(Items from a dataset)
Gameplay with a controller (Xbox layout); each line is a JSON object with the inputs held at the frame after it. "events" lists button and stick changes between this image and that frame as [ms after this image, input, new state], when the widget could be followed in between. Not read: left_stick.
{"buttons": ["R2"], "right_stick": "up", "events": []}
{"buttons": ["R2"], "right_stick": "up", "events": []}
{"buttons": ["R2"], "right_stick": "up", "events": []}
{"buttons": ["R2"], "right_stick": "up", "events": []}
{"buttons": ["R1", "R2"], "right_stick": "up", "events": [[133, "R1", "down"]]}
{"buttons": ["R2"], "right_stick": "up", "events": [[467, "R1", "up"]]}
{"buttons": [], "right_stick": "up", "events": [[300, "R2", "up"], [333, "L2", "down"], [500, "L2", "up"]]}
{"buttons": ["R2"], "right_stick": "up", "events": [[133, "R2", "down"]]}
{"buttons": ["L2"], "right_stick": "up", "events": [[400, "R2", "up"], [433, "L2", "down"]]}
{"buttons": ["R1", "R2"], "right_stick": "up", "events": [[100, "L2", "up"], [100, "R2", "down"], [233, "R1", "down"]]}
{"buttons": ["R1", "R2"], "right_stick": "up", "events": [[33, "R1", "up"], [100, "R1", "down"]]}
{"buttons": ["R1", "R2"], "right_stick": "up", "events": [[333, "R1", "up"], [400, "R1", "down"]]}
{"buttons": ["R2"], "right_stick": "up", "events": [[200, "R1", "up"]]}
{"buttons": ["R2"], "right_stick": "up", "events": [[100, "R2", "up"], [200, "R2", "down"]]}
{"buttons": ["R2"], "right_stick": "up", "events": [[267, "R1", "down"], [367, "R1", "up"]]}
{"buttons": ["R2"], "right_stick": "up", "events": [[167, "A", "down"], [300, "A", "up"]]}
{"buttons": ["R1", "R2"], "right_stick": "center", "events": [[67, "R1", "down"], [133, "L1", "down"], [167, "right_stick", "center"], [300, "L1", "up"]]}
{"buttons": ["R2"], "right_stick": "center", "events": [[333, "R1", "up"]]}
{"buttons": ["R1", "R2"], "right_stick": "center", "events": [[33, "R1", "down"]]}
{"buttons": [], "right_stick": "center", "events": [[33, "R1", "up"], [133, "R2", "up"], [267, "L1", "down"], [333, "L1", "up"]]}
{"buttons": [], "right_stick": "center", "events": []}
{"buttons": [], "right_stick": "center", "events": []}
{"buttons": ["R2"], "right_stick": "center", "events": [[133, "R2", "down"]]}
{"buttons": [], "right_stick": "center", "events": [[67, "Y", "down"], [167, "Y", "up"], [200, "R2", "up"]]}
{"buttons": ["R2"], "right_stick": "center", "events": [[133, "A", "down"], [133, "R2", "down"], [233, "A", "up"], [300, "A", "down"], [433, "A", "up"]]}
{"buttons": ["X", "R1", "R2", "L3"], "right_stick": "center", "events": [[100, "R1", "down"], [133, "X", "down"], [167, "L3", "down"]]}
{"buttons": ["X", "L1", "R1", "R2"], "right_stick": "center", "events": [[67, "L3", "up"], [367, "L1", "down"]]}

Exercise goal: Each record above must be transcribed exactly, and none may be skipped.

Your response:
Gameplay with a controller (Xbox layout); each line is a JSON object with the inputs held at the frame after it. "events" lists button and stick changes between this image and that frame as [ms after this image, input, new state], when the widget could be followed in between. Not read: left_stick.
{"buttons": ["R2"], "right_stick": "up", "events": []}
{"buttons": ["R2"], "right_stick": "up", "events": []}
{"buttons": ["R2"], "right_stick": "up", "events": []}
{"buttons": ["R2"], "right_stick": "up", "events": []}
{"buttons": ["R1", "R2"], "right_stick": "up", "events": [[133, "R1", "down"]]}
{"buttons": ["R2"], "right_stick": "up", "events": [[467, "R1", "up"]]}
{"buttons": [], "right_stick": "up", "events": [[300, "R2", "up"], [333, "L2", "down"], [500, "L2", "up"]]}
{"buttons": ["R2"], "right_stick": "up", "events": [[133, "R2", "down"]]}
{"buttons": ["L2"], "right_stick": "up", "events": [[400, "R2", "up"], [433, "L2", "down"]]}
{"buttons": ["R1", "R2"], "right_stick": "up", "events": [[100, "L2", "up"], [100, "R2", "down"], [233, "R1", "down"]]}
{"buttons": ["R1", "R2"], "right_stick": "up", "events": [[33, "R1", "up"], [100, "R1", "down"]]}
{"buttons": ["R1", "R2"], "right_stick": "up", "events": [[333, "R1", "up"], [400, "R1", "down"]]}
{"buttons": ["R2"], "right_stick": "up", "events": [[200, "R1", "up"]]}
{"buttons": ["R2"], "right_stick": "up", "events": [[100, "R2", "up"], [200, "R2", "down"]]}
{"buttons": ["R2"], "right_stick": "up", "events": [[267, "R1", "down"], [367, "R1", "up"]]}
{"buttons": ["R2"], "right_stick": "up", "events": [[167, "A", "down"], [300, "A", "up"]]}
{"buttons": ["R1", "R2"], "right_stick": "center", "events": [[67, "R1", "down"], [133, "L1", "down"], [167, "right_stick", "center"], [300, "L1", "up"]]}
{"buttons": ["R2"], "right_stick": "center", "events": [[333, "R1", "up"]]}
{"buttons": ["R1", "R2"], "right_stick": "center", "events": [[33, "R1", "down"]]}
{"buttons": [], "right_stick": "center", "events": [[33, "R1", "up"], [133, "R2", "up"], [267, "L1", "down"], [333, "L1", "up"]]}
{"buttons": [], "right_stick": "center", "events": []}
{"buttons": [], "right_stick": "center", "events": []}
{"buttons": ["R2"], "right_stick": "center", "events": [[133, "R2", "down"]]}
{"buttons": [], "right_stick": "center", "events": [[67, "Y", "down"], [167, "Y", "up"], [200, "R2", "up"]]}
{"buttons": ["R2"], "right_stick": "center", "events": [[133, "A", "down"], [133, "R2", "down"], [233, "A", "up"], [300, "A", "down"], [433, "A", "up"]]}
{"buttons": ["X", "R1", "R2", "L3"], "right_stick": "center", "events": [[100, "R1", "down"], [133, "X", "down"], [167, "L3", "down"]]}
{"buttons": ["X", "L1", "R1", "R2"], "right_stick": "center", "events": [[67, "L3", "up"], [367, "L1", "down"]]}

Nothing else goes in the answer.